_Instructions to follow_
What's needed: every entry, printed exactly, minus the images.

Stored items

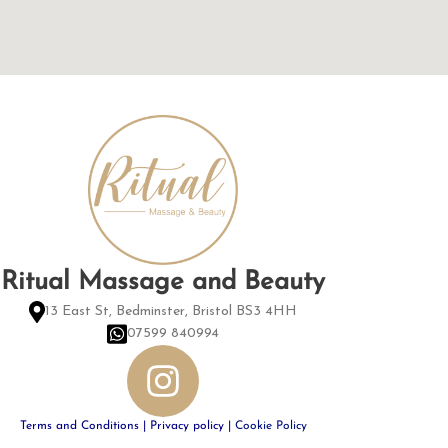
Ritual Massage and Beauty
13 East St, Bedminster, Bristol BS3 4HH
07599 840994
Terms and Conditions
|
Privacy policy
|
Cookie Policy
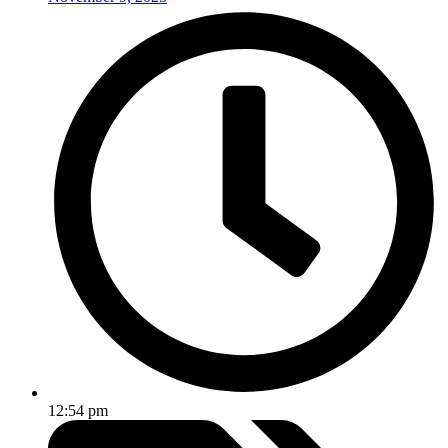
12:54 pm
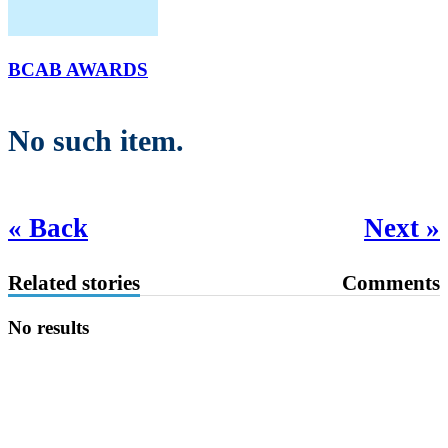
BCAB AWARDS
No such item.
« Back
Next »
Related stories
Comments
No results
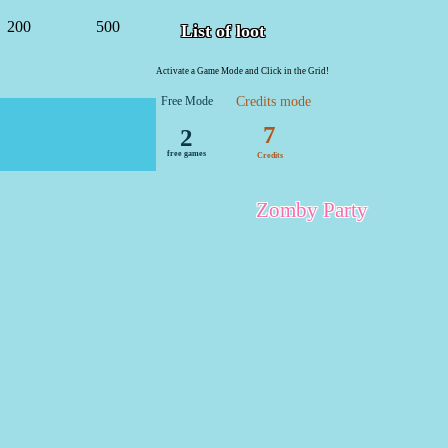
200
500
List of loot
Activate a Game Mode and Click in the Grid!
Free Mode
Credits mode
7
2
free games
Credits
Zomby Party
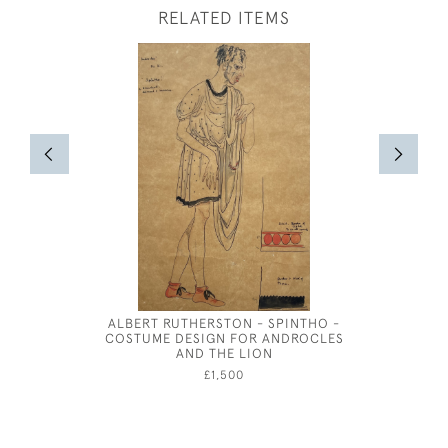
RELATED ITEMS
ALBERT RUTHERSTON - SPINTHO -
JOSPEH 
COSTUME DESIGN FOR ANDROCLES
FOR BE
AND THE LION
£1,500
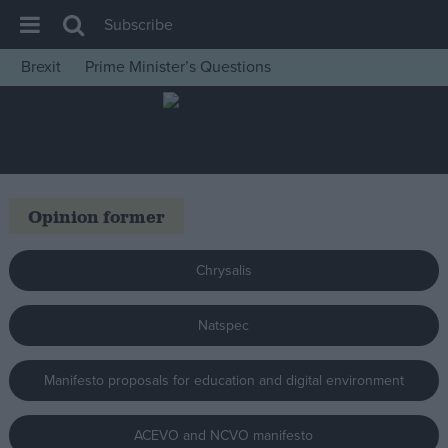
Subscribe
Brexit
Prime Minister’s Questions
House of Commons
Latest
Insight
News
Opinion former
Comment
War in Ukraine
Chrysalis
Levelling Up
Natspec
Scottish
Independence
Manifesto proposals for education and digital environment
Cost of Living
Latest Opinion Polls
ACEVO and NCVO manifesto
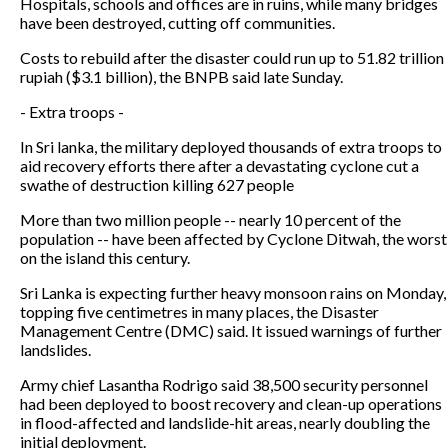
Hospitals, schools and offices are in ruins, while many bridges
have been destroyed, cutting off communities.
Costs to rebuild after the disaster could run up to 51.82 trillion
rupiah ($3.1 billion), the BNPB said late Sunday.
- Extra troops -
In Sri lanka, the military deployed thousands of extra troops to
aid recovery efforts there after a devastating cyclone cut a
swathe of destruction killing 627 people
More than two million people -- nearly 10 percent of the
population -- have been affected by Cyclone Ditwah, the worst
on the island this century.
Sri Lanka is expecting further heavy monsoon rains on Monday,
topping five centimetres in many places, the Disaster
Management Centre (DMC) said. It issued warnings of further
landslides.
Army chief Lasantha Rodrigo said 38,500 security personnel
had been deployed to boost recovery and clean-up operations
in flood-affected and landslide-hit areas, nearly doubling the
initial deployment.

_Response to the task_
Ritual Massage and Beauty
13 East St, Bedminster, Bristol BS3 4HH
07599 840994
Terms and Conditions
|
Privacy policy
|
Cookie Policy
12:54 pm
BCAB AWARDS
No such item.
« Back
Next »
Related stories
Comments
No results
200
500
List of loot
Activate a Game Mode and Click in the Grid!
Free Mode
Credits mode
7
2
free games
Credits
Zomby Party
RELATED ITEMS
ALBERT RUTHERSTON - SPINTHO -
JOSPEH 
COSTUME DESIGN FOR ANDROCLES
FOR BE
AND THE LION
£1,500
Subscribe
Brexit
Prime Minister’s Questions
House of Commons
Latest
Insight
News
Opinion former
Comment
War in Ukraine
Chrysalis
Levelling Up
Natspec
Scottish
Independence
Manifesto proposals for education and digital environment
Cost of Living
Latest Opinion Polls
ACEVO and NCVO manifesto
Hospitals, schools and offices are in ruins, while many bridges
have been destroyed, cutting off communities.
Costs to rebuild after the disaster could run up to 51.82 trillion
rupiah ($3.1 billion), the BNPB said late Sunday.
- Extra troops -
In Sri lanka, the military deployed thousands of extra troops to
aid recovery efforts there after a devastating cyclone cut a
swathe of destruction killing 627 people
More than two million people -- nearly 10 percent of the
population -- have been affected by Cyclone Ditwah, the worst
on the island this century.
Sri Lanka is expecting further heavy monsoon rains on Monday,
topping five centimetres in many places, the Disaster
Management Centre (DMC) said. It issued warnings of further
landslides.
Army chief Lasantha Rodrigo said 38,500 security personnel
had been deployed to boost recovery and clean-up operations
in flood-affected and landslide-hit areas, nearly doubling the
initial deployment.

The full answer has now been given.